Accord Healthcare, a subsidiary of India's Intas, recently picked up the generics portfolio in a deal worth about $767 million.

Related: India's Intas buys U.K. business and plant Teva is unloading

Between January 2013 and June 2016, Actavis “incentivised Concordia not to enter the market with its own competing version,” according to the U.K. watchdogs. In a statement, CMA Senior Responsible Officer Andrew Groves stressed the “findings are provisional and no conclusion should be drawn at this stage that there has in fact been any breach of competition law.”

The companies will have a chance to respond.

CMA’s new allegations come in addition to claims brought in December that Actavis broke competition law with “excessive and unfair pricing” on hydrocortisone tablets, which authorities said spiked in price by 12,000% over 8 years.

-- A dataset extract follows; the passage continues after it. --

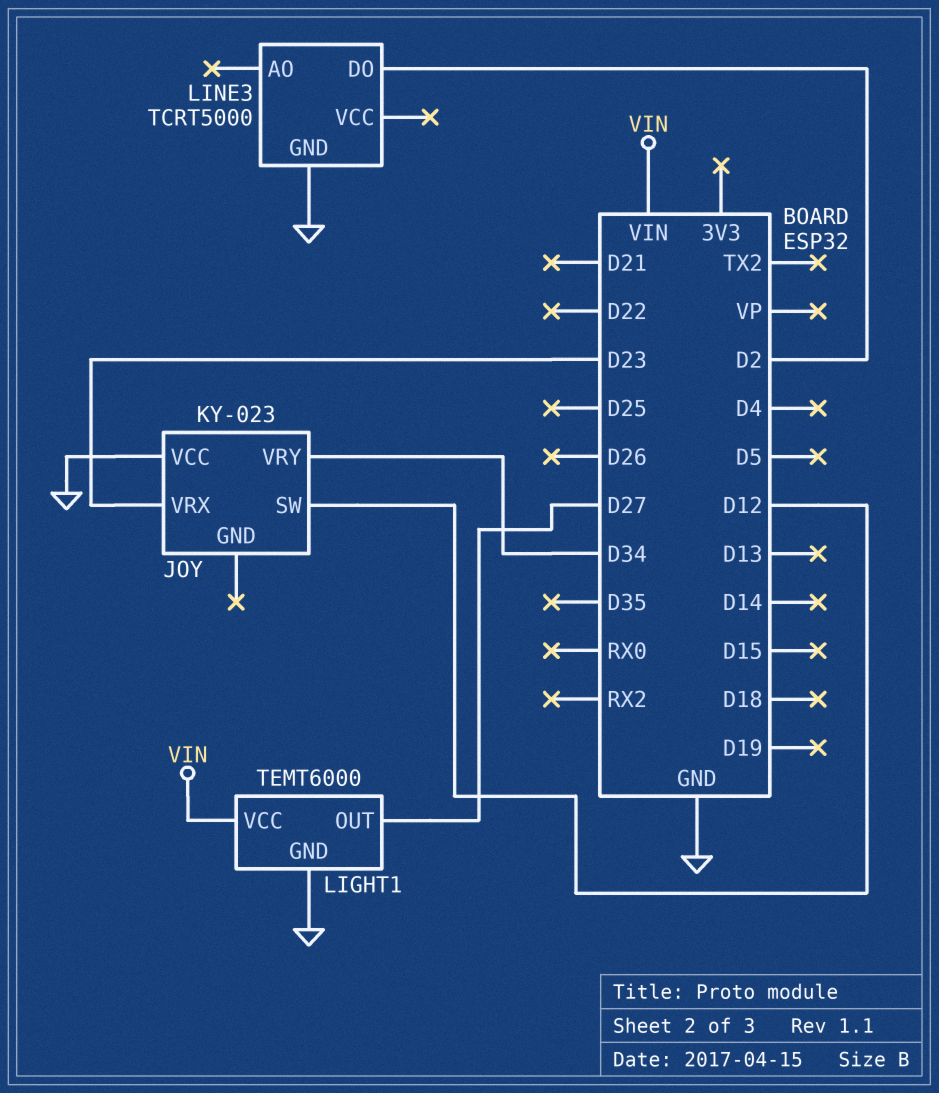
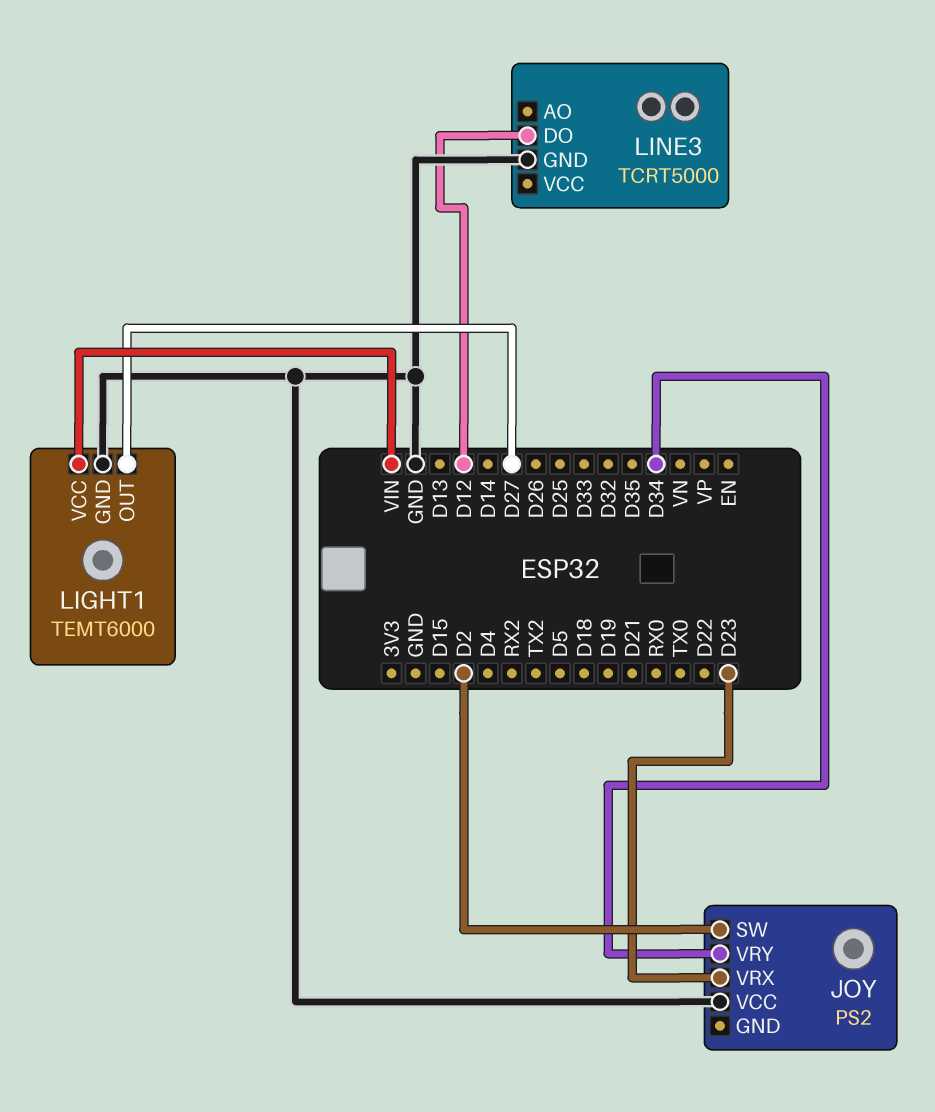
JOY: KY-023 -> PS2
JOY pin SW: D12 -> D2
LINE3 pin DO: D2 -> D12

Related: U.K. authorities say Actavis broke competition law with 'excessive and unfair prices' on a generic

Since it’s a generic, the lifesaving drug isn’t subject to price regulations in the country.

U.K.’s competition watchdogs have been busy lately with pharma cases. Back in December, they smacked Pfizer with a record $108 million fine for an epilepsy drug licensing deal that triggered a 2,600% price increase, which Pfizer has since appealed. In February 2016, CMA hit GlaxoSmithKline with a $54 million fine on older pay-for-delay deals.

But more is to come. The CMA is working on two other investigations in the pharma industry, but has only released “very limited details” on those cases so far, a spokesperson said. They have to do with “alleged discounts on a product” and “unfair pricing.”